Thursday, February 21, 2008

Blubber and Connect


A Wall (Brace and Hollow)

That moon’s got dents and blemishes, and is swoll’d
Up low down where a fat cheek’d be. Its
Constancy is mostly a matter of literature making strident
Ongoing claims out of various affinities, degree by boisterous
Degree. Paring, sickle, chalice, boat, ballast, blubber, only connect.
That’s the way it is tonight in the unreconciled
Lurch of night. By morning it’ll be over there
In the west, looking back at its arc, repartee,
And trajectory before dowsing itself in yonder blue pines.
Yonder: see hither and yon. Yonder day breaks ‘rimming
The rock-row.’ In the absence of my pointable
Arm, or finger.
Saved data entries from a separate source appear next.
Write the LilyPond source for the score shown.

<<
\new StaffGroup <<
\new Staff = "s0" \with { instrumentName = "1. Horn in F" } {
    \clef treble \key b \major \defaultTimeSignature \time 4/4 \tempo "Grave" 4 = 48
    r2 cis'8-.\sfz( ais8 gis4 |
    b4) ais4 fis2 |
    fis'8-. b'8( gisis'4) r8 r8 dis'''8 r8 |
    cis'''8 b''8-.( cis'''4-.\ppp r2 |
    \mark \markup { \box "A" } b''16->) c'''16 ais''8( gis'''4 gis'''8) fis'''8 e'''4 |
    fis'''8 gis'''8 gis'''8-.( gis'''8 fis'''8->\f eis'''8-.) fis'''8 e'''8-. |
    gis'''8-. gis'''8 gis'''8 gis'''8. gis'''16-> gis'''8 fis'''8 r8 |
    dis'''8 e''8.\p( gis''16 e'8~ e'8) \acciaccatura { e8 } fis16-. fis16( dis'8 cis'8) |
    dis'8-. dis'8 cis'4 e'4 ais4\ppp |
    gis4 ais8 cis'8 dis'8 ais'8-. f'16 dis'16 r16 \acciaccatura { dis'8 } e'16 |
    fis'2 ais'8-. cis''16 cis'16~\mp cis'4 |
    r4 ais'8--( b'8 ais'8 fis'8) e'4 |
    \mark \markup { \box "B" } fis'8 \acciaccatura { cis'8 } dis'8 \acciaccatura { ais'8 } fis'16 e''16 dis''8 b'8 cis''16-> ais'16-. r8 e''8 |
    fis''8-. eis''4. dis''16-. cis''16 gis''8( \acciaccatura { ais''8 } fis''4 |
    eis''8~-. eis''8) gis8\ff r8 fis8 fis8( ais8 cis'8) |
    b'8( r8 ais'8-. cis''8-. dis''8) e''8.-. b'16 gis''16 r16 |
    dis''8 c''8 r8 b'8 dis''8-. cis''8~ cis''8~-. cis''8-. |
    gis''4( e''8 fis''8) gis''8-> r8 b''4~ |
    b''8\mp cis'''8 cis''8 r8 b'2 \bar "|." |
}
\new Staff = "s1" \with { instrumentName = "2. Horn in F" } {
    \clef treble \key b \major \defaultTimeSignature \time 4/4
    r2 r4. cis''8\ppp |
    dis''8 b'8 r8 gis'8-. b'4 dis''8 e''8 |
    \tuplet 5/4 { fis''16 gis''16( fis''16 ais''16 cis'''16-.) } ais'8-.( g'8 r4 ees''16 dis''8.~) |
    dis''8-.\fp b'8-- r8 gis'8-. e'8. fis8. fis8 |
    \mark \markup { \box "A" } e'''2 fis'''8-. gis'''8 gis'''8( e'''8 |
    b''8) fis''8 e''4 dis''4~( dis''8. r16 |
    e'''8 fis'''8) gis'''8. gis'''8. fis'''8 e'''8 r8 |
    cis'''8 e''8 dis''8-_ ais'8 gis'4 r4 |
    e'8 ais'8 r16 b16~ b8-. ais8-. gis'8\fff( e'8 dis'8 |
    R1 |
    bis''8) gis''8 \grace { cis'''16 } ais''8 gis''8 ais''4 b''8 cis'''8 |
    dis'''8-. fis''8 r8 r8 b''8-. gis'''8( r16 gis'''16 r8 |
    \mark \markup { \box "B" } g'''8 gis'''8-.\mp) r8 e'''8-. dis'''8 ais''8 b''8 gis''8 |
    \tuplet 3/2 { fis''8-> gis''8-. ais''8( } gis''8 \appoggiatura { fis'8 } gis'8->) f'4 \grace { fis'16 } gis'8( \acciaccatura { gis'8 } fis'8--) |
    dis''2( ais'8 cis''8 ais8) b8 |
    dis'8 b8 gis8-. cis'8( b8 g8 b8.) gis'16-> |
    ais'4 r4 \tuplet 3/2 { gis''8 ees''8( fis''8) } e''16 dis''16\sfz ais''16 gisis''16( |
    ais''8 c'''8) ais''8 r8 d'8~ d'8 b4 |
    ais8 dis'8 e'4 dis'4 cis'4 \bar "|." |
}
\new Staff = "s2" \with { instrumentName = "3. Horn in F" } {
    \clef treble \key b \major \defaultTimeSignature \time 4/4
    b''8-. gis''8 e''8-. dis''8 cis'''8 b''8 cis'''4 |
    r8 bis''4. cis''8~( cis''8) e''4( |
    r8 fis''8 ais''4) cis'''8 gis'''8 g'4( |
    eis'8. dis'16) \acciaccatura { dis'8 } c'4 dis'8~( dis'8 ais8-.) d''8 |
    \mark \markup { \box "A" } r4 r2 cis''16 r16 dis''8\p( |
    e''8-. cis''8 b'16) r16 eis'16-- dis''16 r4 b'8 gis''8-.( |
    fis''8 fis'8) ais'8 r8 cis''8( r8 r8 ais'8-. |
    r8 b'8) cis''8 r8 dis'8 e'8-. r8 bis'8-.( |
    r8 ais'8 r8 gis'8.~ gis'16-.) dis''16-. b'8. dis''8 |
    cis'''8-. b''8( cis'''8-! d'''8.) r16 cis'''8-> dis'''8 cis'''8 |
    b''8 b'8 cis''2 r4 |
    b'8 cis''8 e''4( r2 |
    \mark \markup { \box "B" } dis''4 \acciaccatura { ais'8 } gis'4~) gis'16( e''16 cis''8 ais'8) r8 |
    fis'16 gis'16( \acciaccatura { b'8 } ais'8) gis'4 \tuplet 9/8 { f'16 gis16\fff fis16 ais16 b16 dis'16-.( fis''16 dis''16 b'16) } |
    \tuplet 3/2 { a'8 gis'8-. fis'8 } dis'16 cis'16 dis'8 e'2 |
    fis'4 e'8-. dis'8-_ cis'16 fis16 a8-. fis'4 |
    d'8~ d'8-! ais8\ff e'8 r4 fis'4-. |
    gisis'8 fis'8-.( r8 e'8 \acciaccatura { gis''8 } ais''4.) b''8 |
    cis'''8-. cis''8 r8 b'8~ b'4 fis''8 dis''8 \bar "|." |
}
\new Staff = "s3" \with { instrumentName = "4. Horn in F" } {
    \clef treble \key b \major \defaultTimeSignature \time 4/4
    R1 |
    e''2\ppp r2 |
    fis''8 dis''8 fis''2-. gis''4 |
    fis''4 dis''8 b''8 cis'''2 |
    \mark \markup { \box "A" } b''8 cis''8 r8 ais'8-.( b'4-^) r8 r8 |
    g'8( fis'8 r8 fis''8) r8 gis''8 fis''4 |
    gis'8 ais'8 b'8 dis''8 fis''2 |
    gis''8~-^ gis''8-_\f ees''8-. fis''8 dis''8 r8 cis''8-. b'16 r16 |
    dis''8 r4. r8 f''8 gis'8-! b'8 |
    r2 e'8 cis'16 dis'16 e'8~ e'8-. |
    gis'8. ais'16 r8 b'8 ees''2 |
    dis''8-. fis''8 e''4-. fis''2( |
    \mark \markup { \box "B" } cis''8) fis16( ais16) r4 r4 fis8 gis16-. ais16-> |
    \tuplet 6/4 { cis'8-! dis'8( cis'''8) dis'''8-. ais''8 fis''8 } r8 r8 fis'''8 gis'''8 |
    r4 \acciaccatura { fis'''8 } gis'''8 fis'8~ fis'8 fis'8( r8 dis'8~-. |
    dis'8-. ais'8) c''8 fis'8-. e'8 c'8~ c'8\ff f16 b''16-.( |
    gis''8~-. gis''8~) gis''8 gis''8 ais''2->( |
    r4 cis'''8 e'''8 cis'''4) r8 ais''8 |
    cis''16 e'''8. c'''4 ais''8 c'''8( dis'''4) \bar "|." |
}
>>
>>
Result of a breakdown in presence,
Meaning I am here (in Levi’s, in cahoots with
The inhospitable wilding air, banging a quarterstave-sized stick
Convulsively and repetitiously into the ice ruts that span
Out hard and alee around about) and not there.
And all that ‘remains’ is this mutilated, incomplete mockery
Of speech, broken shield against the evaporable night’s going.
Words: see ‘The nasty yo-necked, cat-hammed, good
For nothing brutes.’ Withholders and turnstiles, uncontrollable in frank
Unreserved itch, conspicuous veerers, honeycombs, snits. Do not do.



Just flapping my (mostly gum) choppers there, impotent as a fish in a foam-fraught cascade aleaping. Startlingly vacant I am. Read some of John Tipton’s pared-down interpretation of Sophocles’s Ajax (Flood Editions) last night. Try’d to number similar recent feats (Tipton mentions Christopher Logue’s stunning versions of The Iliad and Zukofsky’s Catullus “cats” as predecessors). There’s Lisa Jarnot’s work with The Iliad, Tim Atkins’s Horace, Susan Landers’s Covers riffs off Dante, some of Anne Carson perhaps. What else? The epigrammatic “traductions” of Alexandra Papaditsas and Kent Johnson’s terrific The Miseries of Poetry. Turning back to redo the standards of the bygone empires, to turn such against the rot-vitals of the new. Idle note of vacant yob. Here, come thump my empty brainbox. There. No, there.